Hydrocarbon Substructures of Organic Molecules as Antennas and Amplifiers for External mid-IR Radiation

Abstract

We consider organic polyatomic molecules, which contain hydrocarbon antennasi.e.substructures of identical periodically located C–H dipoles. In these antennas collective vibrational excitations (excimols) are coherently produced by resonant absorption of photons in the mid-IR energy range. The energy of an excimol is lower than the energy of the first vibrational excited state of an isolated antenna dipole and the excimol lifetime does not exceed 10-11s. The excimols are excited successively and independently in the C–H dipoles resulting in energy accumulation in the antenna. The accumulated vibrational energy can be transmitted to a trap bond, which is also forming a dipole inside the molecule, however, not acting as an antenna. The trap bond is cleaved, if the absorbed excimol energy is equal to its dissociation energy. Under certain conditions the accumulated energy can be transformed to electronic excitation of a molecular constituent resulting in molecular luminescence. The emitted luminescence photons have energies much higher than the energy of each of the IR photons, which induce an excimol.
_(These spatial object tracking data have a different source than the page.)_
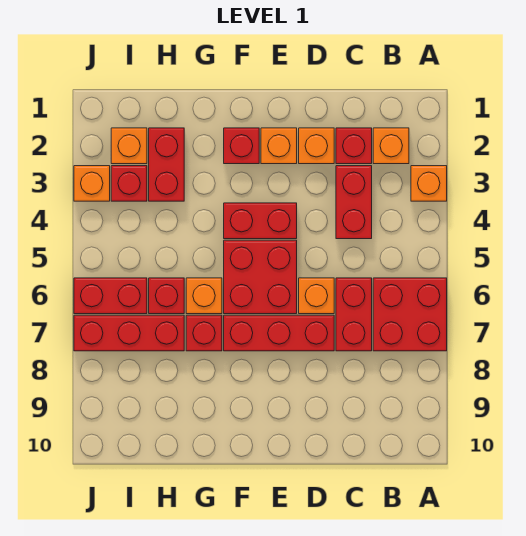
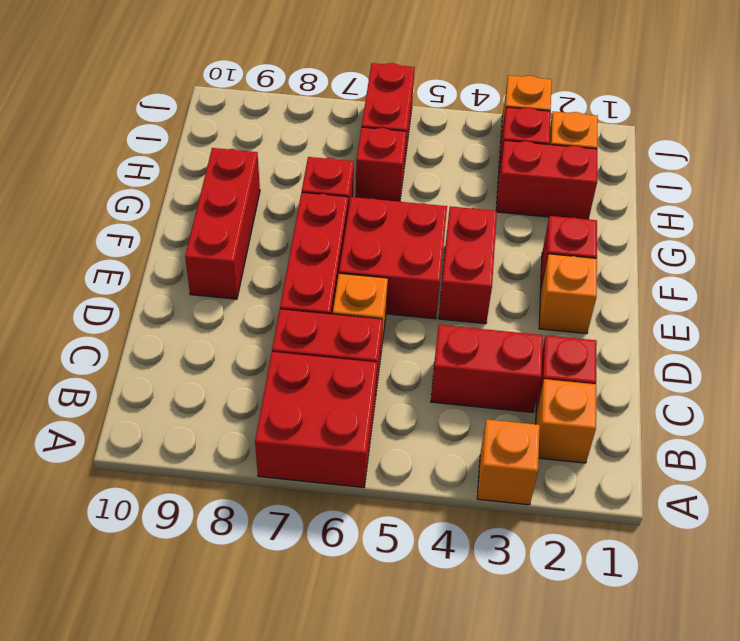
orange 1x1 brick [299,128,334,164] -> none
orange 1x1 brick [186,278,222,314] -> none
red 1x3 brick [74,315,184,351] -> red 1x3 brick moved to [185,148,260,299]

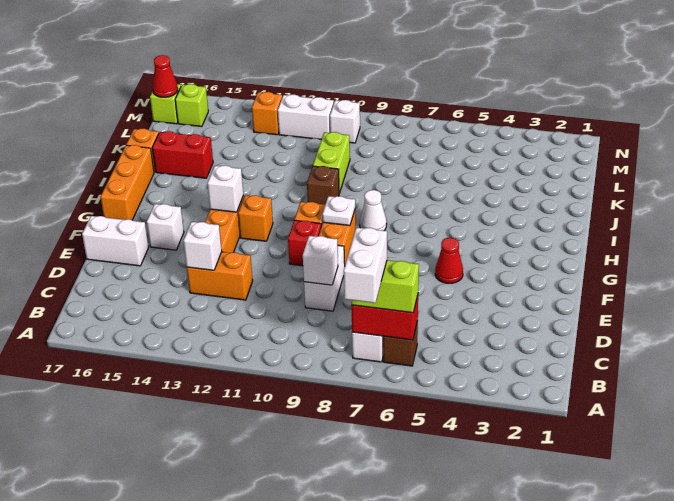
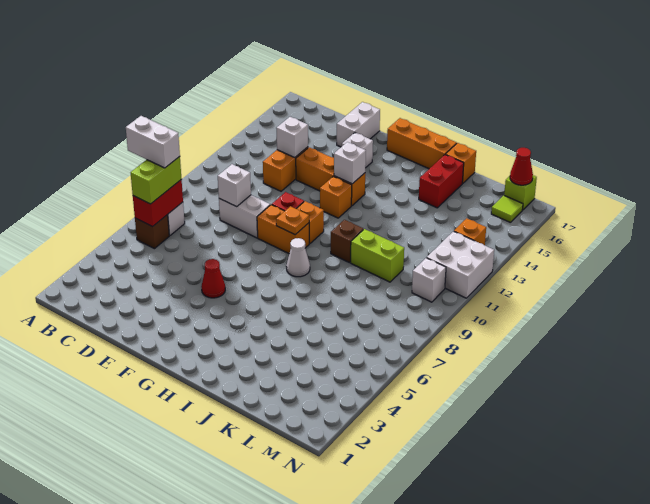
white 1x1 plate [323,196,355,226] -> orange 1x1 plate [276,206,309,235]
white 1x2 brick [278,95,334,140] -> white 2x2 brick [427,231,494,298]
lime 1x1 brick [175,84,208,127] -> lime 1x1 tile [491,195,523,223]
Thus the hydrocarbon antennas in organic molecules are able to work as amplifiers of external IR radiation. These intramolecular energy transmission processes complete within a time period less or equal to the excimol lifetime and thus can be referred to as super-fast compared to typical time scales calculated by statistical models. The model presented here predicts that the probabilities of the considered processes resonantly depend on the frequency and intensity of IR radiation. The presented theoretical model is supported by the results of our experimental studies of the considered type of molecular fragmentation.